A grueling nine-month search process came to an end when Harvard University named Lawrence H. Summers its 27th president last week. The 46-year-old former secretary of the U.S. Treasury will assume his new post in July after President Neil Rudenstine formally steps down.

The Harvard presidential search committee selected Summers after intense deliberation in the final days of its search. Harvard Provost Harvey Fineberg and University of Michigan President Lee Bollinger were also top contenders for the high-profile job. Media speculation, from sources ranging from the Boston Globe to the Harvard Independent, focused mainly on the Michigan chief as the likely tap.

But the Harvard Crimson shattered the hype around Bollinger when it broke the story on March 9 that the search committee would recommend Summers to the Harvard Corporation and the Board of Overseers for approval.
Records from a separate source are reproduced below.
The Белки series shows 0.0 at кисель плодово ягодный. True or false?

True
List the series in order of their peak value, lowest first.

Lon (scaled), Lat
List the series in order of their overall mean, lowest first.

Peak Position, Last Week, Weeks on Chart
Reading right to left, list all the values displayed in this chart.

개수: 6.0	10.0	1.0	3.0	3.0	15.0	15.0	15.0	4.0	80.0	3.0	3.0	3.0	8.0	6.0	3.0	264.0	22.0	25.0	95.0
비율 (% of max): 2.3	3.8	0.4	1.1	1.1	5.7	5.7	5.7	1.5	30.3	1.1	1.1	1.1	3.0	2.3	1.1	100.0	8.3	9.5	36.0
The Harvard Corporation confirmed the Summers appointment in a special meeting on March 11 in a posh New York City restaurant, the Rainbow Room. Hours later, Harvard administrators held a press conference on the school’s campus to dispense the news to the university community.
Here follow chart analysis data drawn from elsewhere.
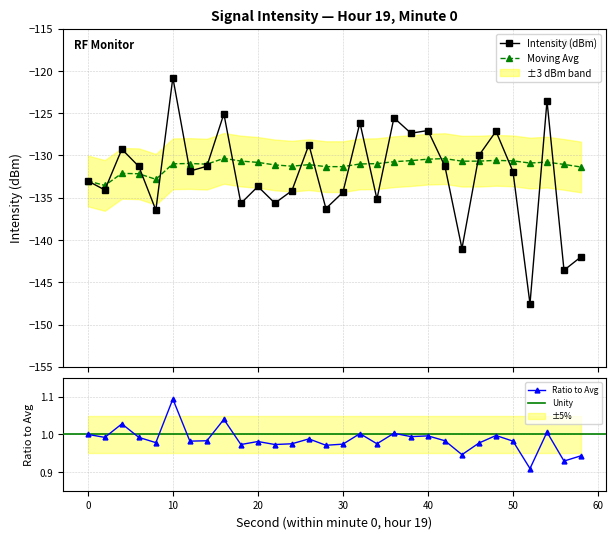

True or false: Intensity (dBm) has more than 2 interior local peaks.

True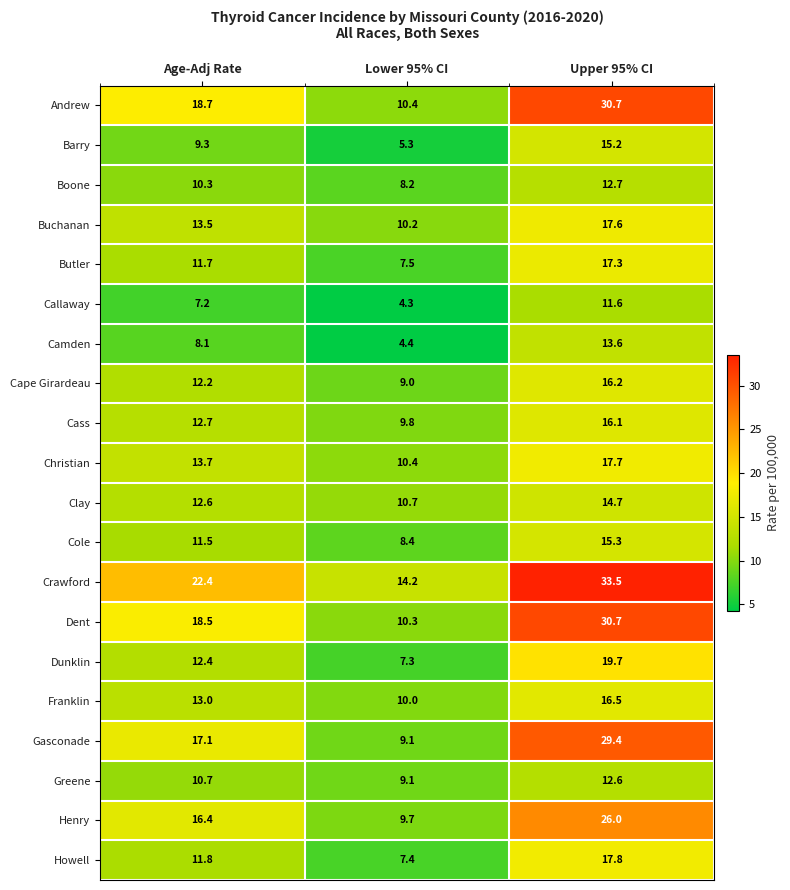

Where is Howell nearest to the value 12?

Age-Adj Rate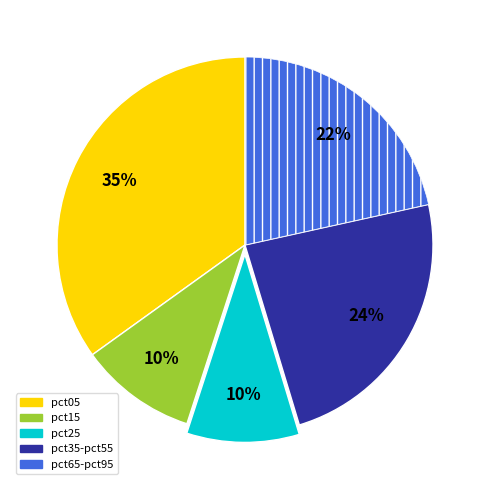

To the nearest percent, what is the average slice percentage?

20%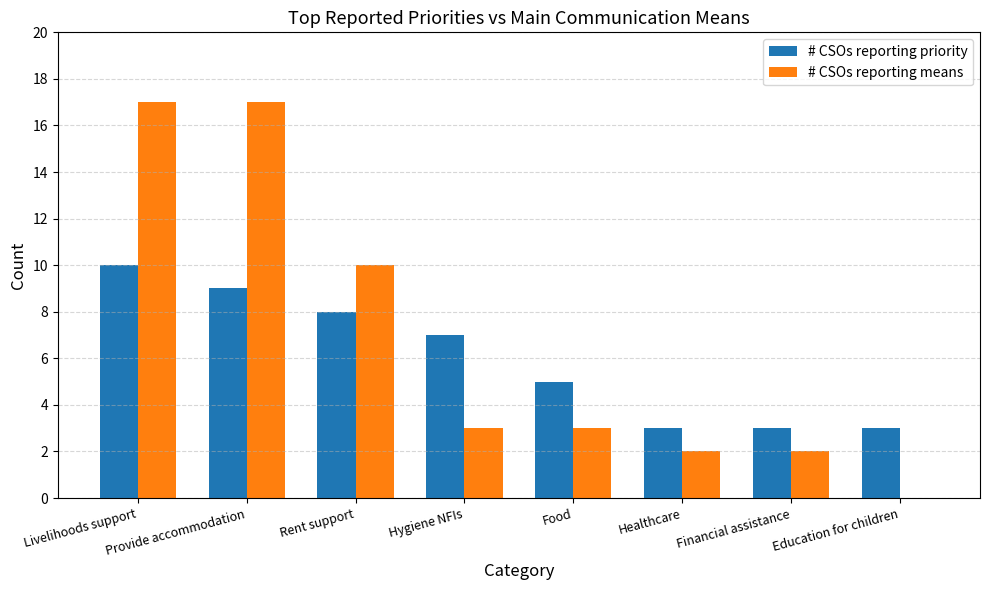

Where does the # CSOs reporting priority series first go above 7?

Livelihoods support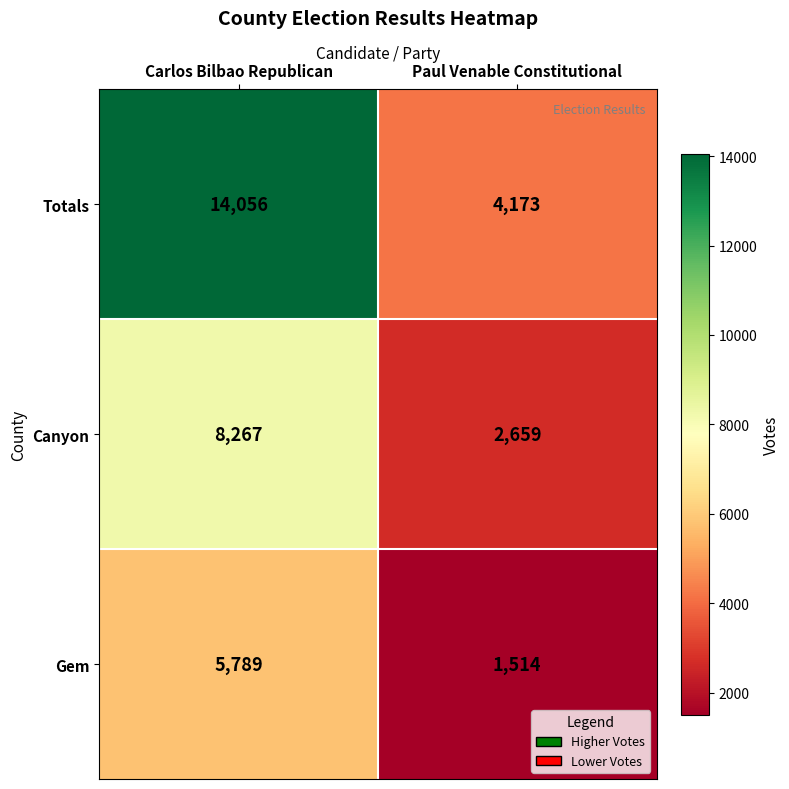

Reading left to right, list all the values displayed in this chart.

Totals: Carlos Bilbao Republican=14056	Paul Venable Constitutional=4173
Canyon: Carlos Bilbao Republican=8267	Paul Venable Constitutional=2659
Gem: Carlos Bilbao Republican=5789	Paul Venable Constitutional=1514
Summers’ resume is impressive in the political realm, but does not include any administrative posts at a university. He served as secretary of the U.S. Treasury from July 2000 until the departure of President Bill Clinton LAW ’73 from the White House. Previously, he was a deputy secretary of the U.S. Treasury under Robert Rubin ’74, a member of the President’s Council of Economic Advisers and chief economist at the World Bank.

“[Summers is] a brilliant economist,” said Yale President Richard Levin, an economist himself. “He has shown as a public servant his ability to make difficult decisions and deal with controversy.”

At age 28, Summers became the youngest tenured professor in Harvard’s history. He graduated from the Massachusetts Institute of Technology in 1975 and earned his doctorate from Harvard in 1982. He won several prestigious awards in the field of economics, including the John Bates Clark Medal, awarded every two years to an outstanding economist under the age of 40.

“The only surprising thing is that [the search committee] picked someone with no administrative experience at a university,” Harvard Law School professor David Wilkins said. “But Summers brings a broad range of experience. I am particularly thrilled about his expertise in the international economic arena.”

Rudenstine announced last May that he would leave his office this June after 10 years of service to Harvard. Harvard formed a search committee over the summer and after it conducted 200 interviews and considered recommendations, the committee compiled a list of 400 candidates. Former Vice President Al Gore was among the early candidates, but as the search drew to a close only four names surfaced as likely successors.

Summers, Fineberg, Bollinger and former Princeton University Dean Amy Gutmann were the final four. Hanna Gray, a member of the search committee and former Yale provost, expressed regret that the media focused so much attention on the wrong candidate.

“I feel badly for Mr. Bollinger. This is not a game of winners and losers,” Gray told the Harvard Crimson.

Summers said his chief priorities when he takes office are to strengthen undergraduate education, improve the sciences and advance Harvard’s internationalization in the wake of rapid globalization. Before he officially takes office in July, he said he plans to visit Cambridge often and spend time listening to faculty and student groups.